Origins of substitutional quantification Substitutional quantification is an alternative to the objectual or referential interpretation of the quantifiers $\forall$ and $\exists$. The truth-conditions for objectual quantifiers are given in terms of Tarskian satisfaction and the variables bound by the quantifiers are understood as ranging over objects. In contrast, the substitutional approach turns on the truth of sentences formed by replacing the variables by certain terms of the language.   
The earliest reference I can find to substitutional quantification is Quine's 1969 Ontological Relativity and Other Essays. It mentions nothing about earlier origins of the approach. I am wondering if Quine invented substitutional quantification (or was the first to call it such) and if not, am looking for references to earlier accounts.  
UPDATE: 
Quine allegedly took the notion from Leśniewski (https://plato.stanford.edu/entries/lesniewski/#Qua) but there is some controversy about whether that is the correct interpretation of the latter's work. In 1962, Ruth Barcan Marcus, referring to the substitutional approach, writes: "Recently, one of the fruitful
interpretations of quantification seems to have been abandoned or
at least submerged" (https://doi.org/10.1080/00201746208601353), suggesting a much early origin of the notion.   
 A: If I remember correctly, Shoenfield's 1967 text "Mathematical Logic" defined Tarskian truth in a substitutional way: Add to the vocabulary new constants to name all the elements of a structure, and then define a sentence $\exists x\,\phi(x)$ to be true (in that structure) if at least one substitution instance $\phi(c)$ is true. So truth is defined only for sentences, not for formulas with free variables, and there is no mention of assignments of values to variables. Yet the result is equivalent to Tarski's.

* _ACTIVITY_
List every year that appears in the discussion of substitutional quantification, pairing each one with the person the text connects to it. The saved entries aren't needed for any of this.

Saved entries:

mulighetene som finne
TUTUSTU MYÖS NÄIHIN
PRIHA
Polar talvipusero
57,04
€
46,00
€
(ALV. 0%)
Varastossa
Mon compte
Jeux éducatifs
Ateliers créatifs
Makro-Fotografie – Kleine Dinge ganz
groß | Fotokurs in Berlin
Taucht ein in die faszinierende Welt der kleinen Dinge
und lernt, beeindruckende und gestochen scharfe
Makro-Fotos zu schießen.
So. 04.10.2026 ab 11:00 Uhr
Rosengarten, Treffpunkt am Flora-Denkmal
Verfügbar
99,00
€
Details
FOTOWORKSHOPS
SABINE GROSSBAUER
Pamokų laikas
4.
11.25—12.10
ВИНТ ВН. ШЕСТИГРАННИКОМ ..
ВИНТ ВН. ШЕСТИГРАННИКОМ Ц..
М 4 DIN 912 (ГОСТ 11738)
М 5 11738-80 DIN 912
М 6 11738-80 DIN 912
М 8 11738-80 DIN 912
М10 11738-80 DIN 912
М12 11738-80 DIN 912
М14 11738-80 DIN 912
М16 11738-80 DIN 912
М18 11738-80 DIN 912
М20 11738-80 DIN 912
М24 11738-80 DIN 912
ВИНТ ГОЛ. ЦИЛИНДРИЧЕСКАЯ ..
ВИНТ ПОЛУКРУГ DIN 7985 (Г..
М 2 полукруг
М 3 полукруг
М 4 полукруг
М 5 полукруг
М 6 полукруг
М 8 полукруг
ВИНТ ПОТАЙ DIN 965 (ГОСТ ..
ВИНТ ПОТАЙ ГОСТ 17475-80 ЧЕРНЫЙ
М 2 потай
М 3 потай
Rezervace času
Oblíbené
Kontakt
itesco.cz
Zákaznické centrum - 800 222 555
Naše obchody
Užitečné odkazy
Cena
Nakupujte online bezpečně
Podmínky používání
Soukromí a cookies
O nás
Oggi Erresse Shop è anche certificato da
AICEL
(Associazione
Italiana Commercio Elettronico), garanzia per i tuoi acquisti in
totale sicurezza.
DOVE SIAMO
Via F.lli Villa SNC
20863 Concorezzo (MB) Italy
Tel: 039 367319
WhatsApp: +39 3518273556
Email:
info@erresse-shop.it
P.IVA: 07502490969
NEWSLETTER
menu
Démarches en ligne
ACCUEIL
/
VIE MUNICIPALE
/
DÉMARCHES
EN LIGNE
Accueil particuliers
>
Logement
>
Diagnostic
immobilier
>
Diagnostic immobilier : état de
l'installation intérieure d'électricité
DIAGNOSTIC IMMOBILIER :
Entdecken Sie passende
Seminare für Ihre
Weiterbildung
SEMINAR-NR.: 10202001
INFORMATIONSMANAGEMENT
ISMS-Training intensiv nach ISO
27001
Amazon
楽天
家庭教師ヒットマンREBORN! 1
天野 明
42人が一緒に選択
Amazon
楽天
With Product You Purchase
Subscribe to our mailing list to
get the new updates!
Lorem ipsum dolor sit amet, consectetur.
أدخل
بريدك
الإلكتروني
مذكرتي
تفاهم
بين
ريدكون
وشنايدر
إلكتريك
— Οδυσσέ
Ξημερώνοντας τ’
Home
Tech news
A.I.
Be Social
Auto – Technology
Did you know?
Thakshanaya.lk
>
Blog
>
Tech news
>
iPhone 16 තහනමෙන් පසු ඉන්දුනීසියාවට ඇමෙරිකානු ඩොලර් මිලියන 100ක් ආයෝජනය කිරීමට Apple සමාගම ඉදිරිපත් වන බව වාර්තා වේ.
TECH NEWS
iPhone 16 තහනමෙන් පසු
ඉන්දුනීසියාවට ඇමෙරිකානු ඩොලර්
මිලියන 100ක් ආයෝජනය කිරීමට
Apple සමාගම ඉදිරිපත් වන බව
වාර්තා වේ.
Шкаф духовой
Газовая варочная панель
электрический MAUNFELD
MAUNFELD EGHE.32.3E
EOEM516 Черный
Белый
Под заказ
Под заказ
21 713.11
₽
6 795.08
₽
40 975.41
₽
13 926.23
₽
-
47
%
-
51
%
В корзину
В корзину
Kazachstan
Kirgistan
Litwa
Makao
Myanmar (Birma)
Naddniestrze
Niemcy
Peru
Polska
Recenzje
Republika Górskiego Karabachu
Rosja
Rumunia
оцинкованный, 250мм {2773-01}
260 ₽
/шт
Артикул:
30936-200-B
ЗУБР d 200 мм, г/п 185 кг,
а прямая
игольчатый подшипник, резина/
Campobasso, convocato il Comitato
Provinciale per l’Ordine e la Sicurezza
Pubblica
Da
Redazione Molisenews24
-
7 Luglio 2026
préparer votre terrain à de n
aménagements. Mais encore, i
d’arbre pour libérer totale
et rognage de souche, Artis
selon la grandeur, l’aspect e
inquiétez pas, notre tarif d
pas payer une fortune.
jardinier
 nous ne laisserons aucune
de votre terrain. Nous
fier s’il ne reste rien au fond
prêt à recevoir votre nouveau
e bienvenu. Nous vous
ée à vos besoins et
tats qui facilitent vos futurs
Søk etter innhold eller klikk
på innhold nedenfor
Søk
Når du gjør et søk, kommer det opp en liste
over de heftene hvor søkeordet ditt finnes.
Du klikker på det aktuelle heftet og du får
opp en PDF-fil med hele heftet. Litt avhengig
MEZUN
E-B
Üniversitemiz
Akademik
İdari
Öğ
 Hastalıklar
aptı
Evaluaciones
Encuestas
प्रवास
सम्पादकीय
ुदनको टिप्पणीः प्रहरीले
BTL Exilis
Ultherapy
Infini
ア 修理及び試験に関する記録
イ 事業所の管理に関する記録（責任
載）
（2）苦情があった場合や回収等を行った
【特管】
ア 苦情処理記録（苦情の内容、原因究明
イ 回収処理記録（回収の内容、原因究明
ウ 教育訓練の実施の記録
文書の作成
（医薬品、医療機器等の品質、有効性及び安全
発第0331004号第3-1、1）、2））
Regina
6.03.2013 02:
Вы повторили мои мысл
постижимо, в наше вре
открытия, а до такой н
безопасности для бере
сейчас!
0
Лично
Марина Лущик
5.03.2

* _RESPONSE TO THE TASK_
- 1969: Quine
- 1962: Ruth Barcan Marcus
- 1967: Shoenfield